PROBLEM TO WORK ON:
Your task is to extract every entry that follows word for word while excluding the pictures.

───── RECORDS FOR PROCESSING

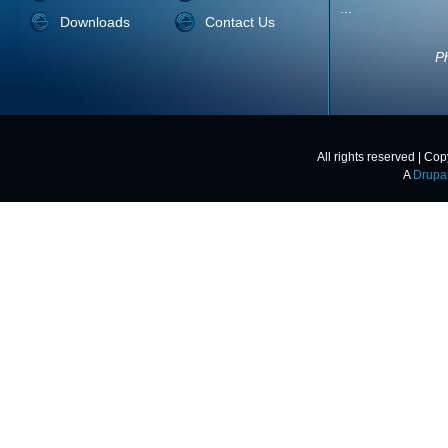
unbelievabl
Downloads
Contact Us
quality of the
All rights reserved | Co
A
Drupa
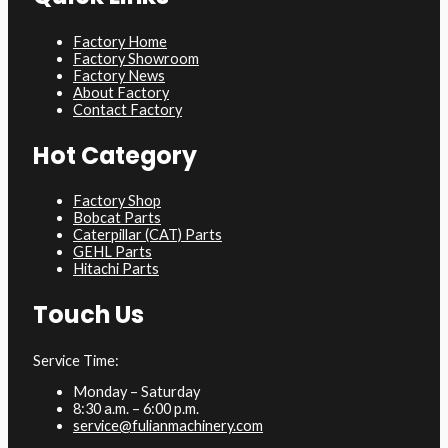
Factory Home
Factory Showroom
Factory News
About Factory
Contact Factory
Hot Category
Factory Shop
Bobcat Parts
Caterpillar (CAT) Parts
GEHL Parts
Hitachi Parts
Touch Us
Service Time:
Monday – Saturday
8:30 a.m. – 6:00 p.m.
service@fulianmachinery.com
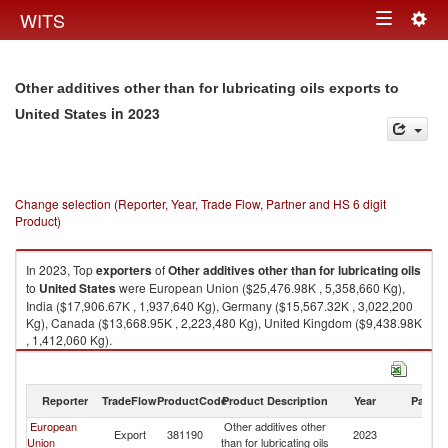
Togg
WITS
Toggle
navig
navigation
Other additives other than for lubricating oils exports to
in 2023
United States
Change selection (Reporter, Year, Trade Flow, Partner and HS 6 digit
Product)
In 2023, Top
exporters
of
Other additives other than for lubricating oils
to
United States
were European Union ($25,476.98K , 5,358,660 Kg),
India ($17,906.67K , 1,937,640 Kg), Germany ($15,567.32K , 3,022,200
Kg), Canada ($13,668.95K , 2,223,480 Kg), United Kingdom ($9,438.98K
, 1,412,060 Kg).
Other additives other than for lubricating oils imports by country in 2023
Reporter
TradeFlow
ProductCode
Product Description
Year
Partne
European
Other additives other
Un
Export
381190
2023
Union
than for lubricating oils
St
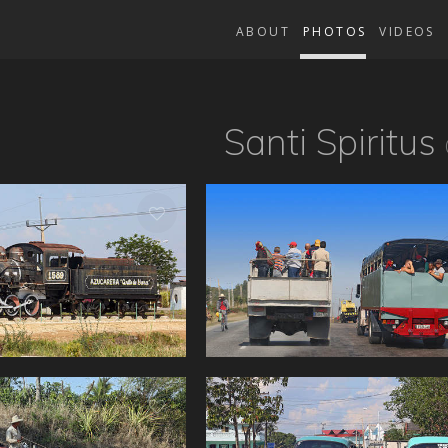
ABOUT
PHOTOS
VIDEOS
Santi Spiritus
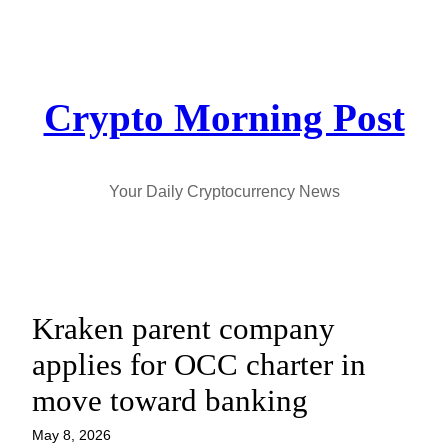
Skip
to
content
Crypto Morning Post
Your Daily Cryptocurrency News
Kraken parent company
applies for OCC charter in
move toward banking
May 8, 2026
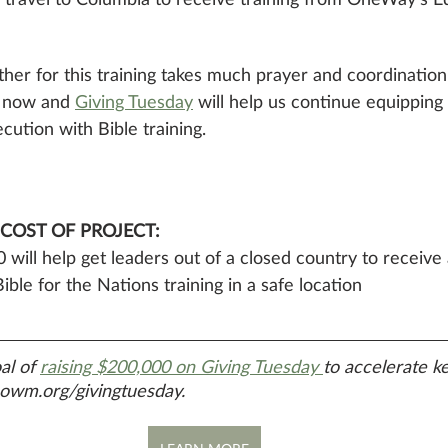
her for this training takes much prayer and coordination
 now and 
Giving Tuesday
 will help us continue equipping 
cution with Bible training.
 COST OF PROJECT: 
 will help get leaders out of a closed country to receive
ible for the Nations training in a safe location
al of 
raising $200,000 on Giving Tuesday 
to accelerate key
 owm.org/givingtuesday.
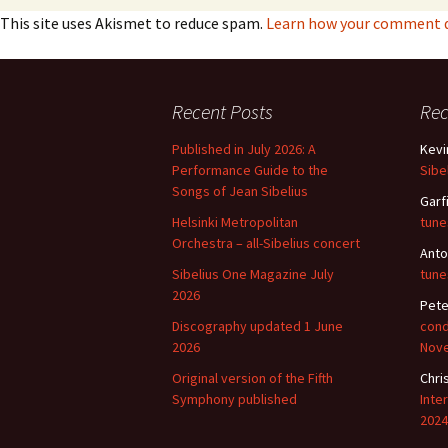
This site uses Akismet to reduce spam.
Learn how your comment da
Vals
per
‘Sc
Recent Posts
Re
Kal
Published in July 2026: A
Kevi
Rot
Performance Guide to the
Sibe
Fes
201
Songs of Jean Sibelius
Garf
Helsinki Metropolitan
tune
Orchestra – all-Sibelius concert
Anto
Sibelius One Magazine July
tune
2026
Pete
Discography updated 1 June
cond
2026
Nov
Original version of the Fifth
Chri
Symphony published
Inte
2024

──────────

PROBLEM SOLUTION:
unbelievabl
Downloads
Contact Us
quality of the
All rights reserved | Co
A
Drupa
Factory Home
Factory Showroom
Factory News
About Factory
Contact Factory
Hot Category
Factory Shop
Bobcat Parts
Caterpillar (CAT) Parts
GEHL Parts
Hitachi Parts
Touch Us
Service Time:
Monday – Saturday
8:30 a.m. – 6:00 p.m.
service@fulianmachinery.com
Togg
WITS
Toggle
navig
navigation
Other additives other than for lubricating oils exports to
in 2023
United States
Change selection (Reporter, Year, Trade Flow, Partner and HS 6 digit
Product)
In 2023, Top
exporters
of
Other additives other than for lubricating oils
to
United States
were European Union ($25,476.98K , 5,358,660 Kg),
India ($17,906.67K , 1,937,640 Kg), Germany ($15,567.32K , 3,022,200
Kg), Canada ($13,668.95K , 2,223,480 Kg), United Kingdom ($9,438.98K
, 1,412,060 Kg).
Other additives other than for lubricating oils imports by country in 2023
Reporter
TradeFlow
ProductCode
Product Description
Year
Partne
European
Other additives other
Un
Export
381190
2023
Union
than for lubricating oils
St
ABOUT
PHOTOS
VIDEOS
Santi Spiritus
Skip
to
content
Crypto Morning Post
Your Daily Cryptocurrency News
Kraken parent company
applies for OCC charter in
move toward banking
May 8, 2026
her for this training takes much prayer and coordination
 now and 
Giving Tuesday
 will help us continue equipping 
cution with Bible training.
 COST OF PROJECT: 
 will help get leaders out of a closed country to receive
ible for the Nations training in a safe location
al of 
raising $200,000 on Giving Tuesday 
to accelerate key
 owm.org/givingtuesday.
This site uses Akismet to reduce spam.
Learn how your comment da
Vals
per
‘Sc
Recent Posts
Re
Kal
Published in July 2026: A
Kevi
Rot
Performance Guide to the
Sibe
Fes
201
Songs of Jean Sibelius
Garf
Helsinki Metropolitan
tune
Orchestra – all-Sibelius concert
Anto
Sibelius One Magazine July
tune
2026
Pete
Discography updated 1 June
cond
2026
Nov
Original version of the Fifth
Chri
Symphony published
Inte
2024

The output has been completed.